Using the data below, print exactly the line with "html: <span>Artist</span> ->", the line with "text: 26 ->", and every line between them, but none of the pictures.

### EXERCISE INPUTS:
= Beginning of Section =

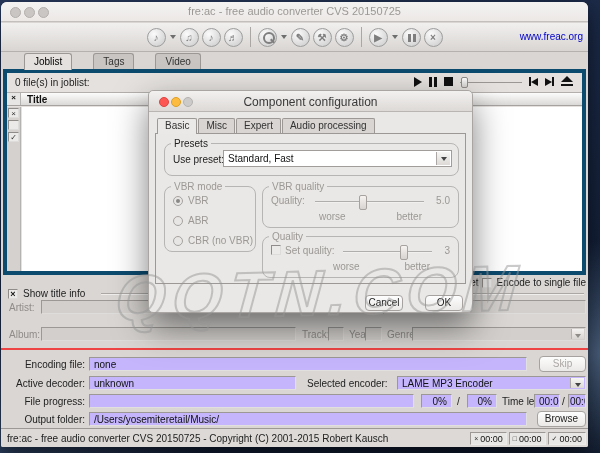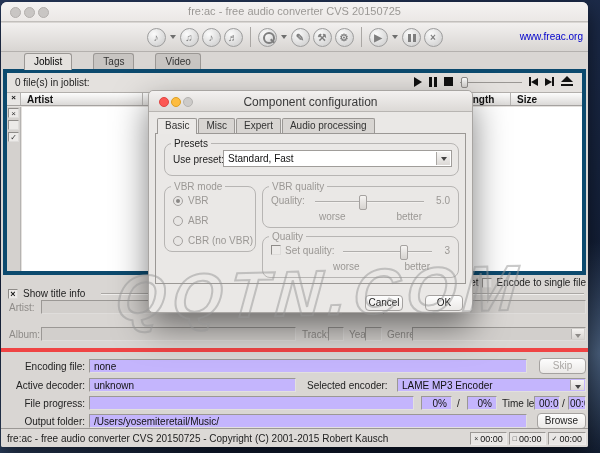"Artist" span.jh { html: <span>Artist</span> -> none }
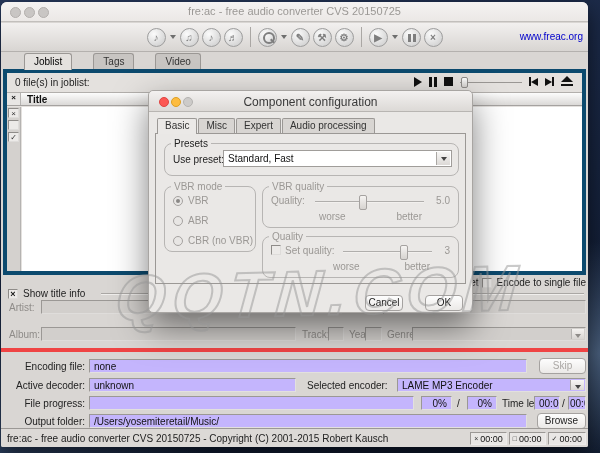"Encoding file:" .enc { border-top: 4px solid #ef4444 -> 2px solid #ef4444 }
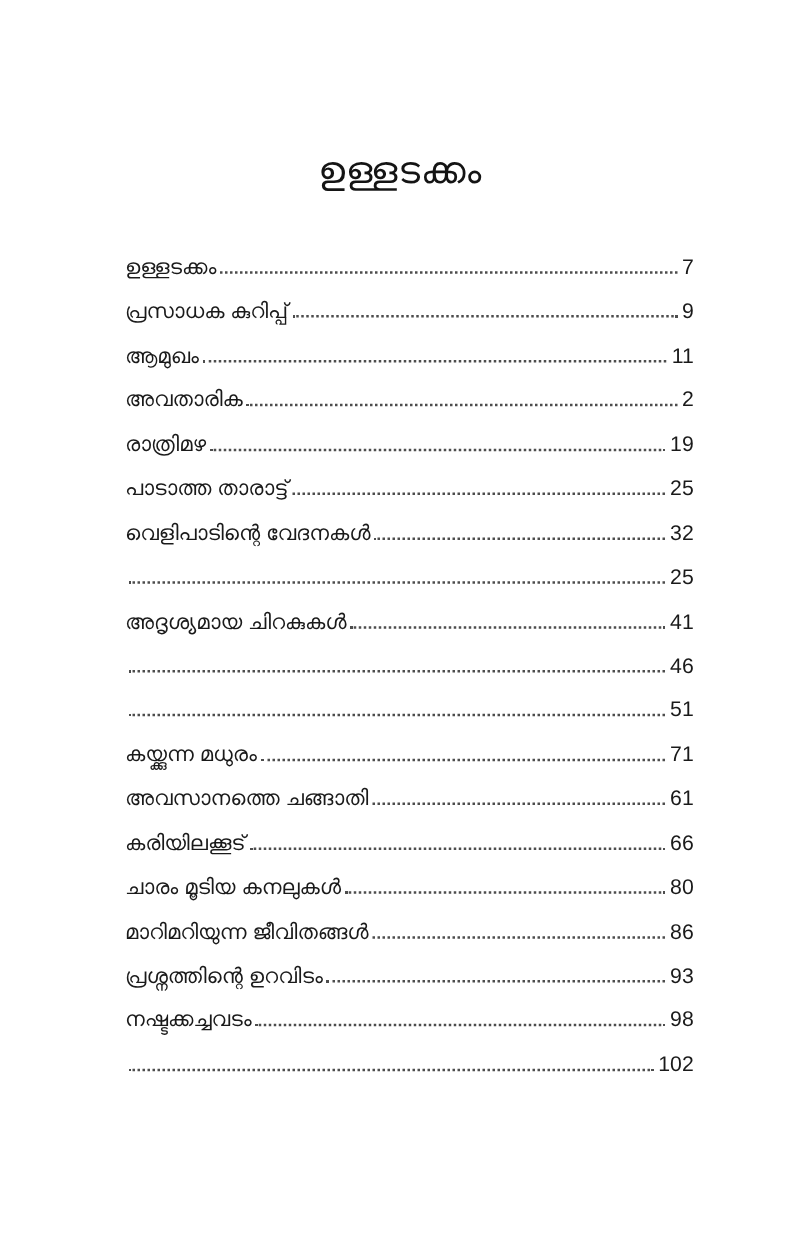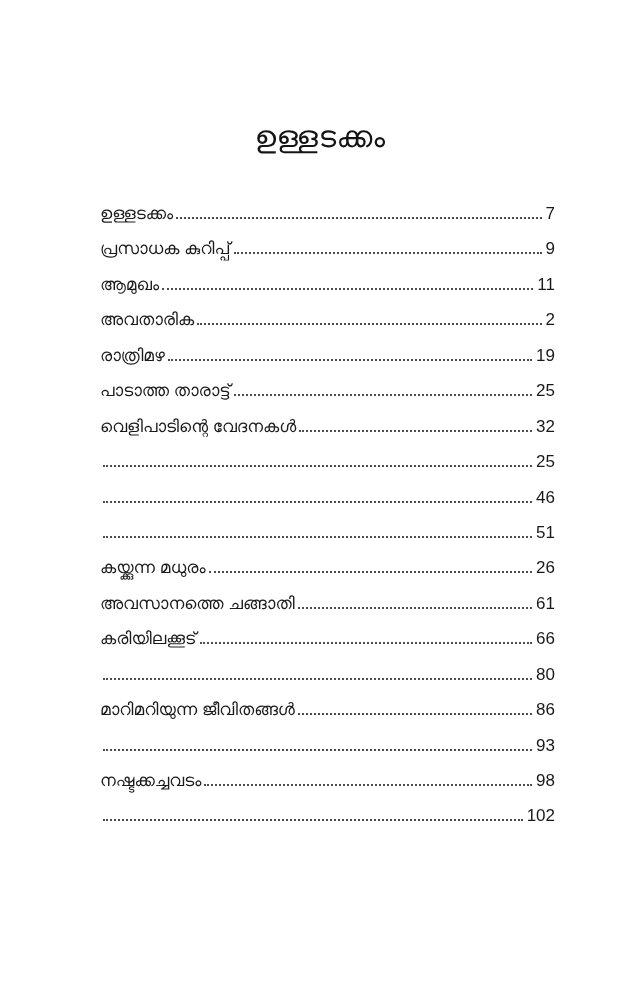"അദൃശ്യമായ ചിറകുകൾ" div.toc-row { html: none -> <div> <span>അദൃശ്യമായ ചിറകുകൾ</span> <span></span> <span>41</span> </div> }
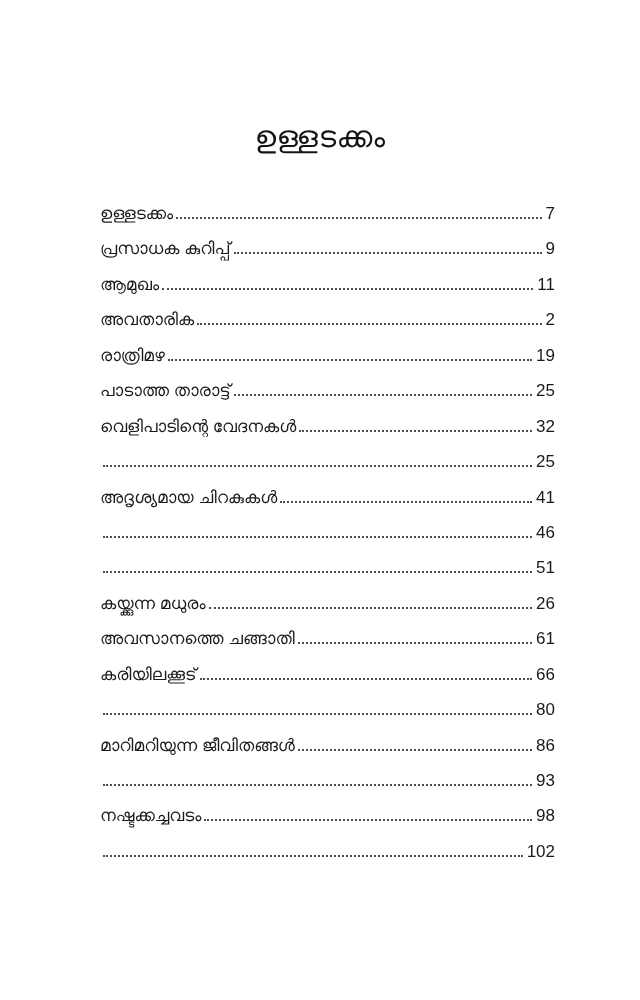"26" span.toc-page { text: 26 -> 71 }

= End of Section =
= Beginning of Section =

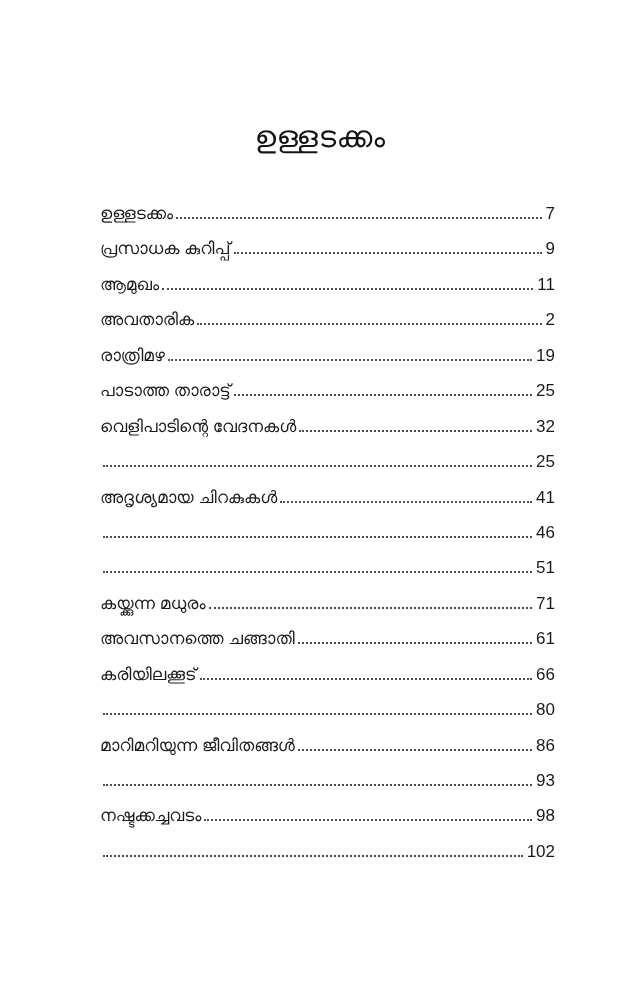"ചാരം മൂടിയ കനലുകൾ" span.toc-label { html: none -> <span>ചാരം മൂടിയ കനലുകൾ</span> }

= End of Section =

### YOUR RESPONSE:
"Artist" span.jh { html: <span>Artist</span> -> none }
"Encoding file:" .enc { border-top: 4px solid #ef4444 -> 2px solid #ef4444 }
"അദൃശ്യമായ ചിറകുകൾ" div.toc-row { html: none -> <div> <span>അദൃശ്യമായ ചിറകുകൾ</span> <span></span> <span>41</span> </div> }
"26" span.toc-page { text: 26 -> 71 }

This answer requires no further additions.